The Christian Science Monitor reports on the ongoing NPC meetings in Beijing:
This year Wen’s take-home message was that the government would step up the fight against corruption, a tacit acknowledgment that the widespread problem has a direct bearing on the Communist Party’s grip on power. Wen also said transparency should empower the people and the media to oversee the government.
Yet for the roughly 500 reporters representing overseas news organizations in Beijing, it’s not the words of the premier that matter so much, but the words of the low-level politicians from across China gathered in the capital for the next two weeks. “What we can get out of the NPC is listening,” Erling says.

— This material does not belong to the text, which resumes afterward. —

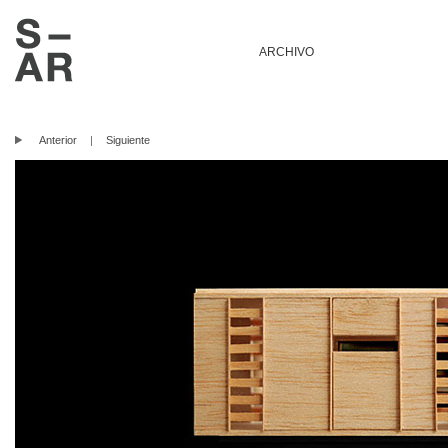
ARCHIVO
Anterior
|
Siguiente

A few years ago, for the first time, the foreign press were invited into panel discussions that sometimes hint at what’s to come. In 2007, for instance, one such panel introduced Xi Jinping. Then a part of the Shanghai delegation, Mr. Xi now is widely expected to be named president in 2012.
Veterans say they watch for high numbers of symbolic “no” votes in what’s understood to be the predetermined election of delegates. Reporters also are on the lookout for the occasional real surprise in what legitimately is dubbed a rubber stamp parliament for its predictability. There was 1998, for instance, when Qiao Shi, then chairman of the standing committee of the NPC, was ousted in an unexpected twist to an otherwise expected government shakeup.